[Collected data]
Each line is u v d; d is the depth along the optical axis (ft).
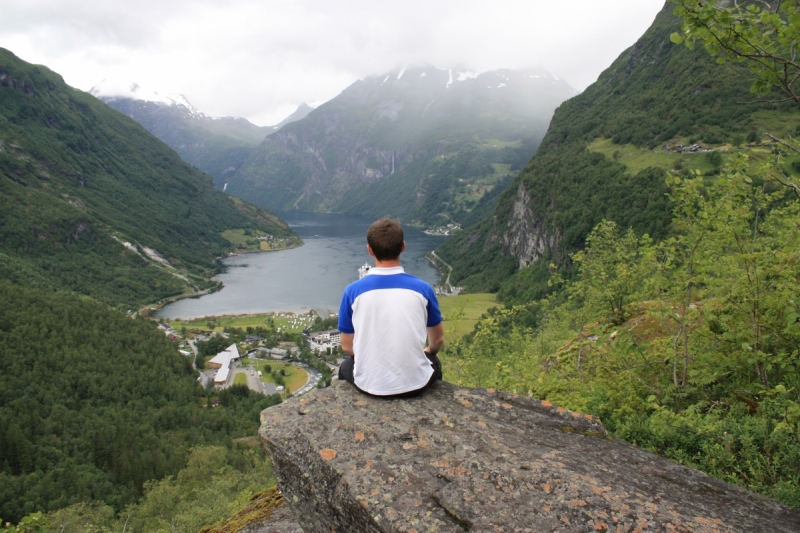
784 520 9.74
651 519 9.04
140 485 185.98
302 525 11.34
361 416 12.59
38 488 179.93
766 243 26.04
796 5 14.37
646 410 23.12
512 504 9.40
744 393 22.02
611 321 35.65
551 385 28.63
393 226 13.93
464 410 13.17
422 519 9.22
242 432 234.99
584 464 11.07
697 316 24.47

*ASSIGNMENT*
Leave out the pictures, and write out all the remaining data above exactly.

*OUTPUT OF THE TASK*
Each line is u v d; d is the depth along the optical axis (ft).
784 520 9.74
651 519 9.04
140 485 185.98
302 525 11.34
361 416 12.59
38 488 179.93
766 243 26.04
796 5 14.37
646 410 23.12
512 504 9.40
744 393 22.02
611 321 35.65
551 385 28.63
393 226 13.93
464 410 13.17
422 519 9.22
242 432 234.99
584 464 11.07
697 316 24.47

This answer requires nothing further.